* [What is expected]
Wherever a line in the records below contains "address", copy that line.
----
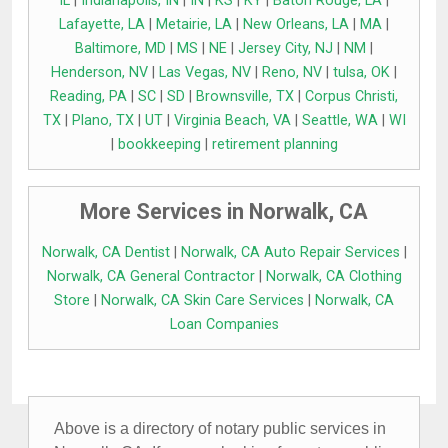
IL
|
Indianapolis, IN
|
IN
|
KS
|
KY
|
Baton Rouge, LA
|
Lafayette, LA
|
Metairie, LA
|
New Orleans, LA
|
MA
|
Baltimore, MD
|
MS
|
NE
|
Jersey City, NJ
|
NM
|
Henderson, NV
|
Las Vegas, NV
|
Reno, NV
|
tulsa, OK
|
Reading, PA
|
SC
|
SD
|
Brownsville, TX
|
Corpus Christi,
TX
|
Plano, TX
|
UT
|
Virginia Beach, VA
|
Seattle, WA
|
WI
|
bookkeeping
|
retirement planning
More Services in Norwalk, CA
Norwalk, CA Dentist
|
Norwalk, CA Auto Repair Services
|
Norwalk, CA General Contractor
|
Norwalk, CA Clothing
Store
|
Norwalk, CA Skin Care Services
|
Norwalk, CA
Loan Companies
Above is a directory of notary public services in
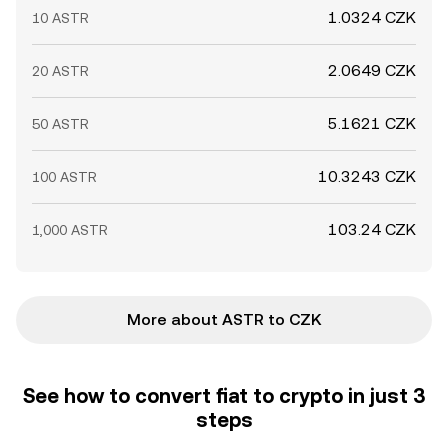
1.0324 CZK
10 ASTR
2.0649 CZK
20 ASTR
5.1621 CZK
50 ASTR
10.3243 CZK
100 ASTR
103.24 CZK
1,000 ASTR
More about ASTR to CZK
See how to convert fiat to crypto in just 3
steps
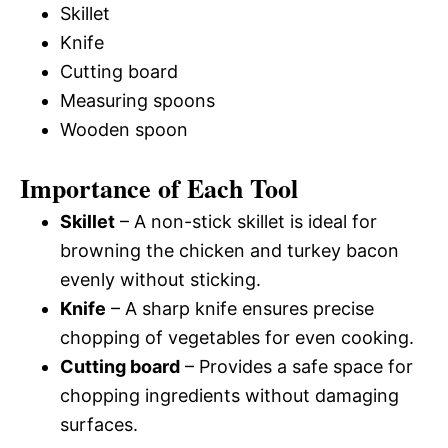
Skillet
Knife
Cutting board
Measuring spoons
Wooden spoon
Importance of Each Tool
Skillet
– A non-stick skillet is ideal for
browning the chicken and turkey bacon
evenly without sticking.
Knife
– A sharp knife ensures precise
chopping of vegetables for even cooking.
Cutting board
– Provides a safe space for
chopping ingredients without damaging
surfaces.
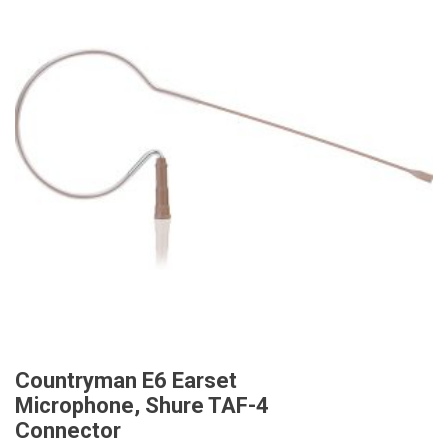
Countryman E6 Earset
Microphone, Shure TAF-4
Connector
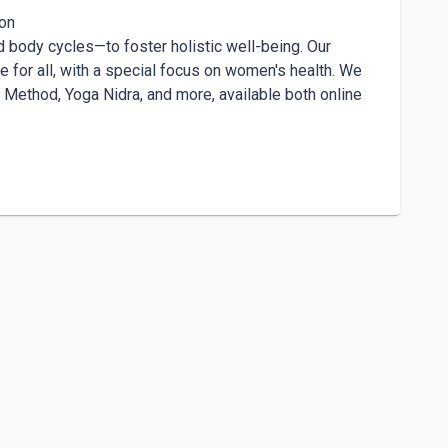
on

 body cycles—to foster holistic well-being. Our 
 for all, with a special focus on women's health. We 
 Method, Yoga Nidra, and more, available both online 
dy, mind, and heart through the transformative 
irth and the transition into parenthood, 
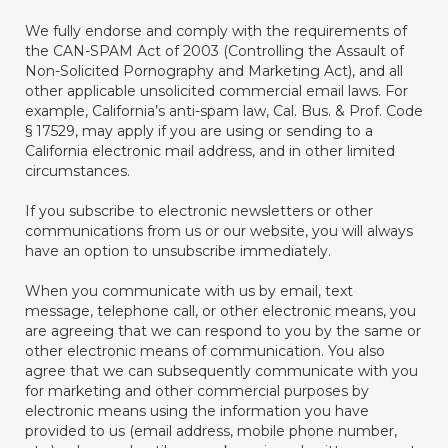
We fully endorse and comply with the requirements of
the CAN-SPAM Act of 2003 (Controlling the Assault of
Non-Solicited Pornography and Marketing Act), and all
other applicable unsolicited commercial email laws. For
example, California’s anti-spam law, Cal. Bus. & Prof. Code
§ 17529, may apply if you are using or sending to a
California electronic mail address, and in other limited
circumstances.
If you subscribe to electronic newsletters or other
communications from us or our website, you will always
have an option to unsubscribe immediately.
When you communicate with us by email, text
message, telephone call, or other electronic means, you
are agreeing that we can respond to you by the same or
other electronic means of communication. You also
agree that we can subsequently communicate with you
for marketing and other commercial purposes by
electronic means using the information you have
provided to us (email address, mobile phone number,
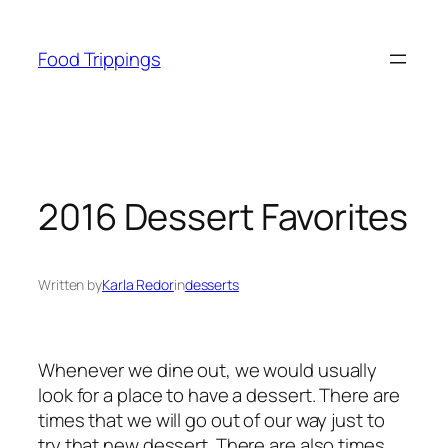
Skip
to
Food Trippings
content
2016 Dessert Favorites
Written by
Karla Redor
in
desserts
Whenever we dine out, we would usually
look for a place to have a dessert. There are
times that we will go out of our way just to
try that new dessert. There are also times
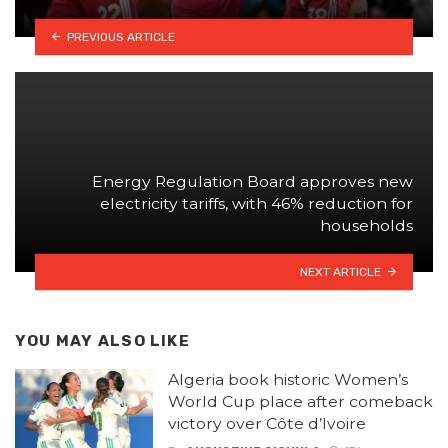
PREVIOUS ARTICLE
Energy Regulation Board approves new
electricity tariffs, with 46% reduction for
households
NEXT ARTICLE
YOU MAY ALSO LIKE
Algeria book historic Women’s
World Cup place after comeback
victory over Côte d’Ivoire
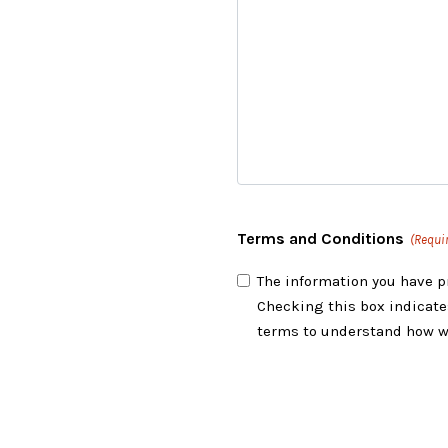
Terms and Conditions
(Requi
The information you have p
Checking this box indicate
terms to understand how w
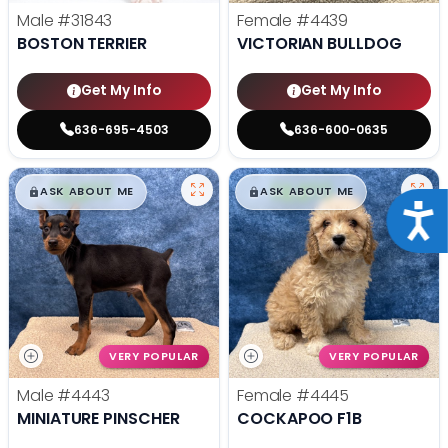
Male
#31843
Female
#4439
BOSTON TERRIER
VICTORIAN BULLDOG
Get My Info
Get My Info
636-695-4503
636-600-0635
$
,
99
$
,
99
█
█
█
█
ASK ABOUT ME
ASK ABOUT ME
Acce
VERY POPULAR
VERY POPULAR
Male
#4443
Female
#4445
MINIATURE PINSCHER
COCKAPOO F1B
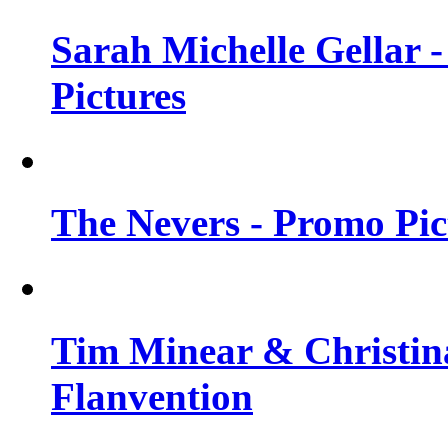
Sarah Michelle Gellar -
Pictures
The Nevers - Promo Pict
Tim Minear & Christina
Flanvention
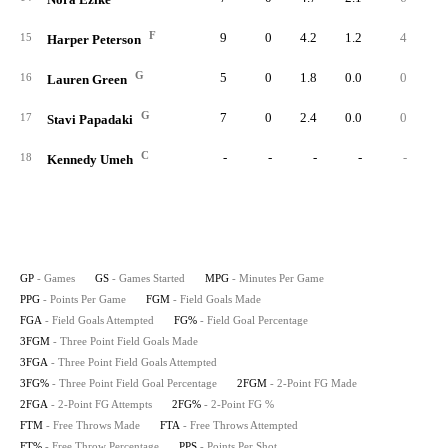
F
9
0
4.2
1.2
4
1
15
Harper Peterson
G
5
0
1.8
0.0
0
16
Lauren Green
G
7
0
2.4
0.0
0
17
Stavi Papadaki
C
-
-
-
-
-
18
Kennedy Umeh
GP
- Games
GS
- Games Started
MPG
- Minutes Per Game
PPG
- Points Per Game
FGM
- Field Goals Made
FGA
- Field Goals Attempted
FG%
- Field Goal Percentage
3FGM
- Three Point Field Goals Made
3FGA
- Three Point Field Goals Attempted
3FG%
- Three Point Field Goal Percentage
2FGM
- 2-Point FG Made
2FGA
- 2-Point FG Attempts
2FG%
- 2-Point FG %
FTM
- Free Throws Made
FTA
- Free Throws Attempted
FT%
- Free Throw Percentage
PPS
- Points Per Shot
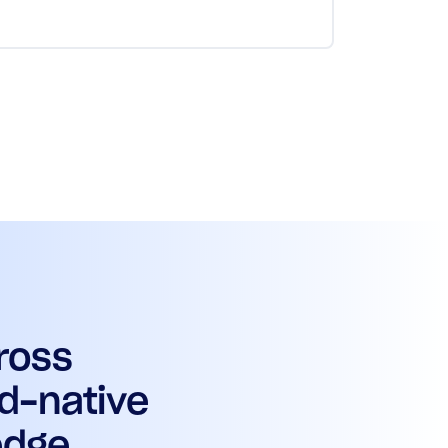
ross
d-native
edge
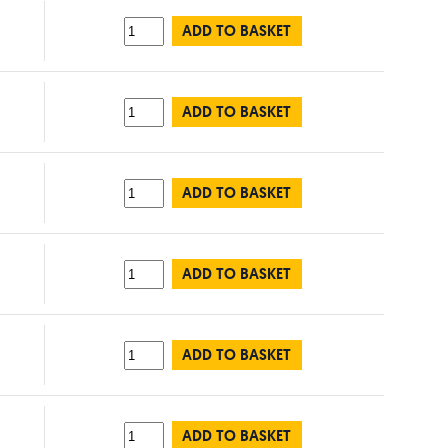
ADD TO BASKET
ADD TO BASKET
ADD TO BASKET
ADD TO BASKET
ADD TO BASKET
ADD TO BASKET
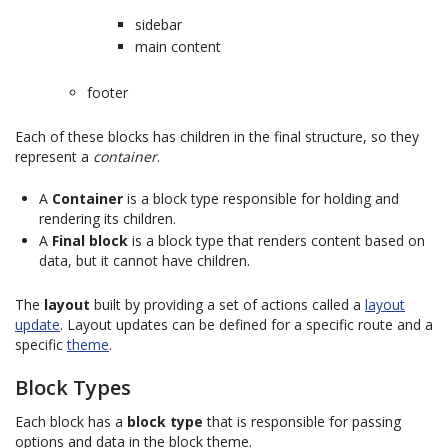
sidebar
main content
footer
Each of these blocks has children in the final structure, so they
represent a
container
.
A
Container
is a block type responsible for holding and
rendering its children.
A
Final block
is a block type that renders content based on
data, but it cannot have children.
The
layout
built by providing a set of actions called a
layout
update
. Layout updates can be defined for a specific route and a
specific
theme
.
Block Types
Each block has a
block type
that is responsible for passing
options and data in the block theme.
----
* [Answer for the task]
California electronic mail address, and in other limited
provided to us (email address, mobile phone number,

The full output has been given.